---------- GIVEN DATA ----------

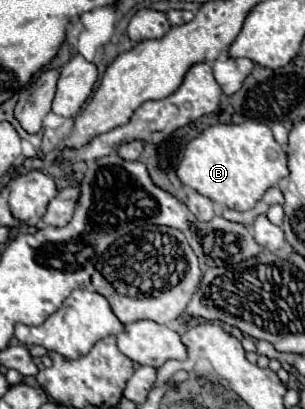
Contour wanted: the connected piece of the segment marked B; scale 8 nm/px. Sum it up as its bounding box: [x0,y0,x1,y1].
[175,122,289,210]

----------
---------- GIVEN DATA ----------

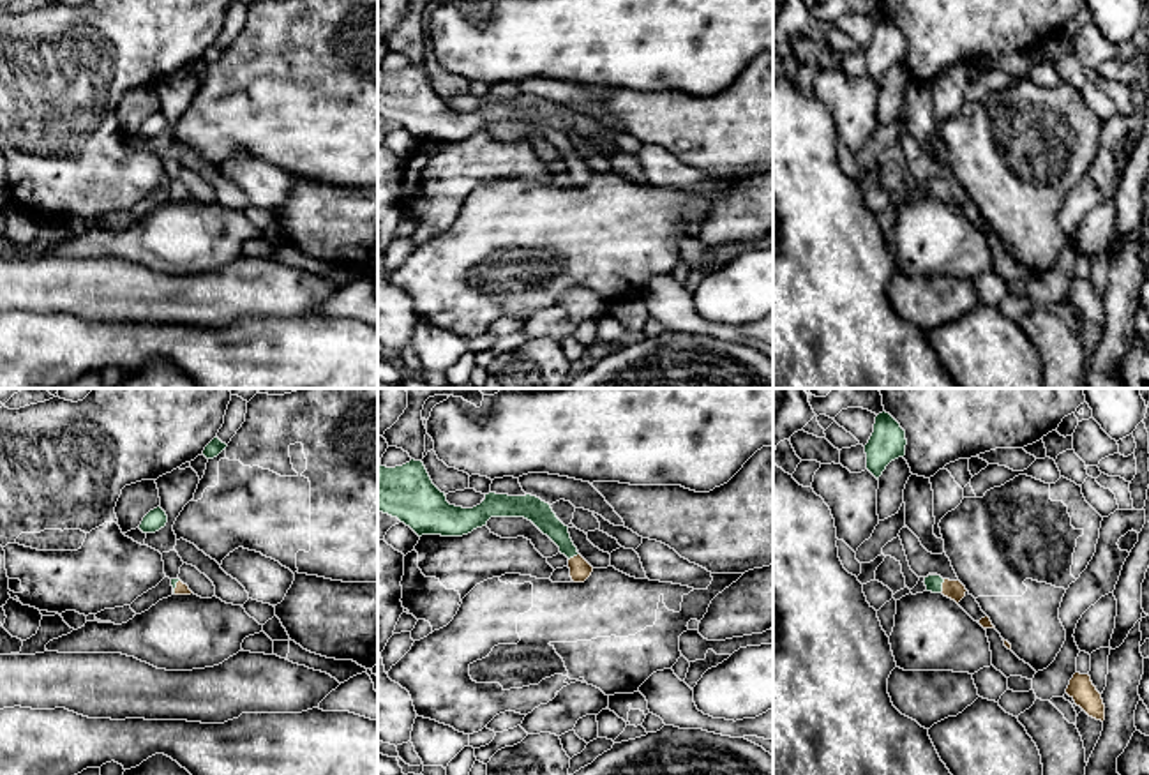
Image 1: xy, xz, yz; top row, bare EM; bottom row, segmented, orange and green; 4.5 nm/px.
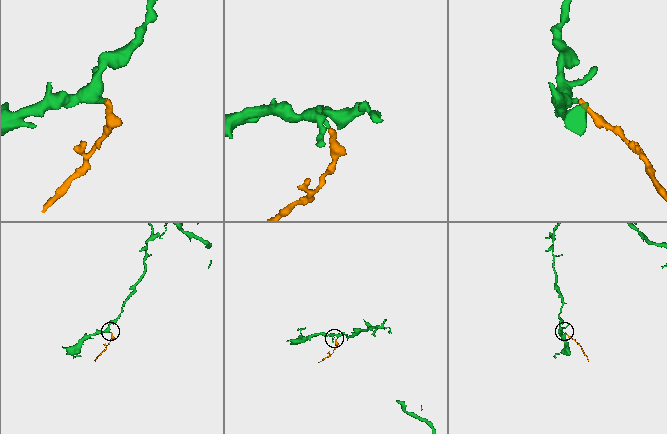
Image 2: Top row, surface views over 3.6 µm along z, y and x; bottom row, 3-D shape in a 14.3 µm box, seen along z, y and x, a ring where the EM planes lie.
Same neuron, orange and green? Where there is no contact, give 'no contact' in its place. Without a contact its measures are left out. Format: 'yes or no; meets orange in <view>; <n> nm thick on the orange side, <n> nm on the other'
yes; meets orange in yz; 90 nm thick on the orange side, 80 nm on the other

----------
---------- GIVEN DATA ----------

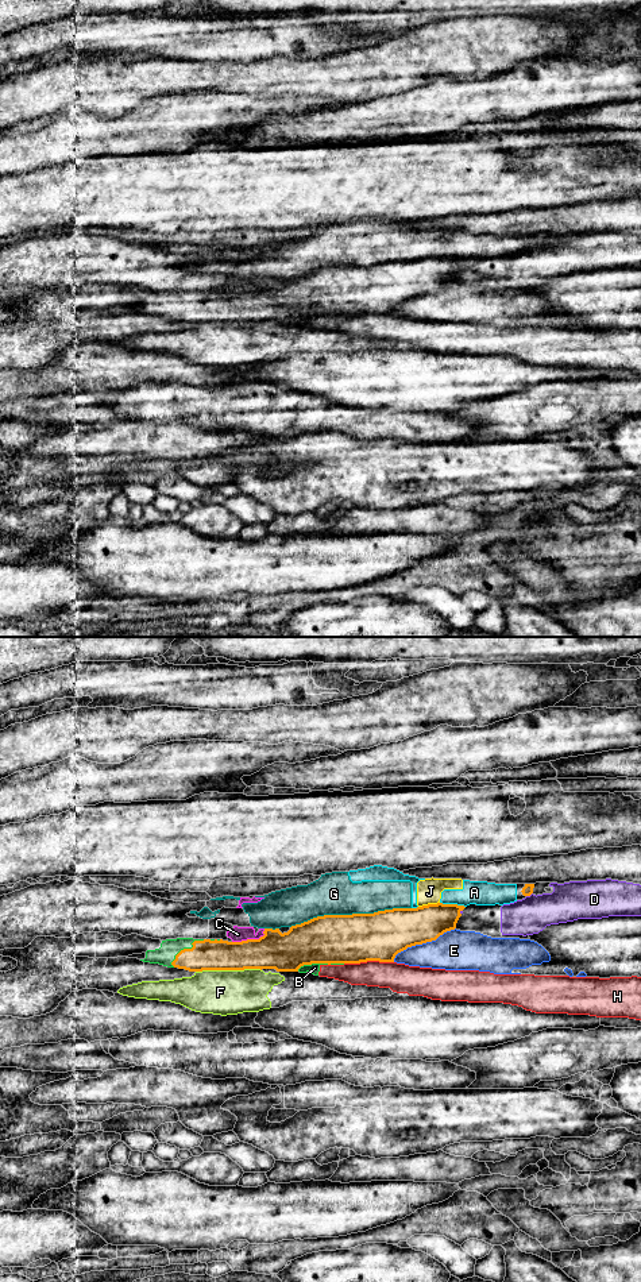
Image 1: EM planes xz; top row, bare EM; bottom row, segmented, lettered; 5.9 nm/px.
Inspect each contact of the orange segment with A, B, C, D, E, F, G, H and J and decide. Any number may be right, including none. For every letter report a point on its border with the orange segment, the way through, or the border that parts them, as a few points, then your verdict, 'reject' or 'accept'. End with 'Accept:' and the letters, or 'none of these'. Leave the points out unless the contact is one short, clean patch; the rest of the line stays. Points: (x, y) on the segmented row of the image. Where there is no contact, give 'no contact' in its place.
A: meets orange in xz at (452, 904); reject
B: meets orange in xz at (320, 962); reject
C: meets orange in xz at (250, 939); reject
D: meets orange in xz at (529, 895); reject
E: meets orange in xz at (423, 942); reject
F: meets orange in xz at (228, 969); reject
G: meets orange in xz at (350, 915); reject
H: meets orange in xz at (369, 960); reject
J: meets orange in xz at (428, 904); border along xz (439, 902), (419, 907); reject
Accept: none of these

----------

- _WORK ITEM_
Report the number of lines above containing the word "bottom", with no other text.

- _ANSWER BELOW_
3